Problems to work on -
a) Answer these questions using the text on the Gibraltar Legislative Council:
(i) In what building did the legislature sit, and where was it located?
(ii) How often were elections held?
(iii) What was the turnout in the election held on 19 September 1956?
b) From the text on the Gibraltar Legislative Council, reproduce the portion between "The Gibraltar Legislative" and "every three years.", inclusive.

Page excerpt -
- - - -

The Gibraltar Legislative Council was the legislature of Gibraltar created in 1950 and sat until the creation of the Gibraltar House of Assembly in 1969.

History
Prior to 1950, the Governor-in-Council retained the legislative power in the then Crown colony. The creation of the legislature gave some limited autonomy, with seven members of the Legislative Council being elected from the 1950s on.

The legislature sat at the Legislative Council Building at John Mackintosh Square.

Elections

Elections were held every three years.

In an election held on 19 September 1956, ten candidates contested the seven elected seats. There was a turnout of 58.2 per cent, and the winners were Joshua Hassan, Abraham Serfaty, J. E. Alcantara, and Albert Risso, all of the Association for the Advancement of Civil Rights, two Independents, Solomon Seruya and Peter Isola, and one Commonwealth Party candidate, Joseph Triay.

- - - -

Exercise data -

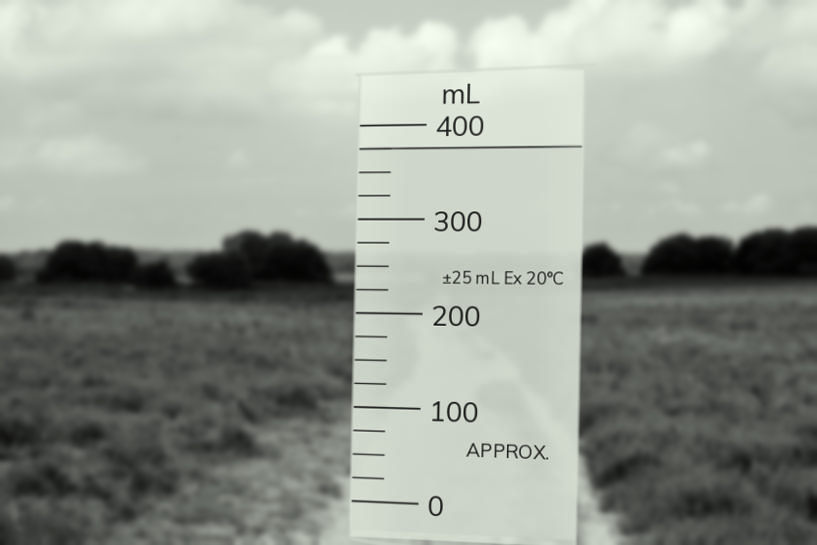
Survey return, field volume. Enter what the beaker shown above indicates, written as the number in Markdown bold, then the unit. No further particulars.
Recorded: **375** mL
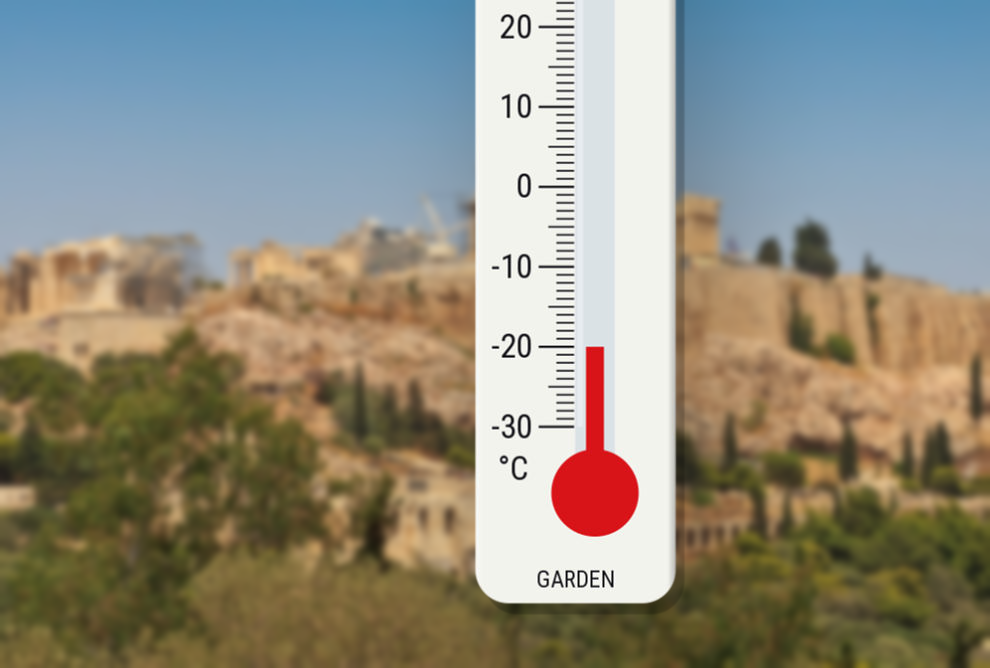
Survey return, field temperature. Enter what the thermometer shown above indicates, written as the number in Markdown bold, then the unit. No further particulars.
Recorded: **-20** °C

- - - -

Outputs in order -
a)
(i) The Legislative Council Building at John Mackintosh Square.
(ii) Every three years.
(iii) 58.2 per cent.

b)
The Gibraltar Legislative Council was the legislature of Gibraltar created in 1950 and sat until the creation of the Gibraltar House of Assembly in 1969.

History
Prior to 1950, the Governor-in-Council retained the legislative power in the then Crown colony. The creation of the legislature gave some limited autonomy, with seven members of the Legislative Council being elected from the 1950s on.

The legislature sat at the Legislative Council Building at John Mackintosh Square.

Elections

Elections were held every three years.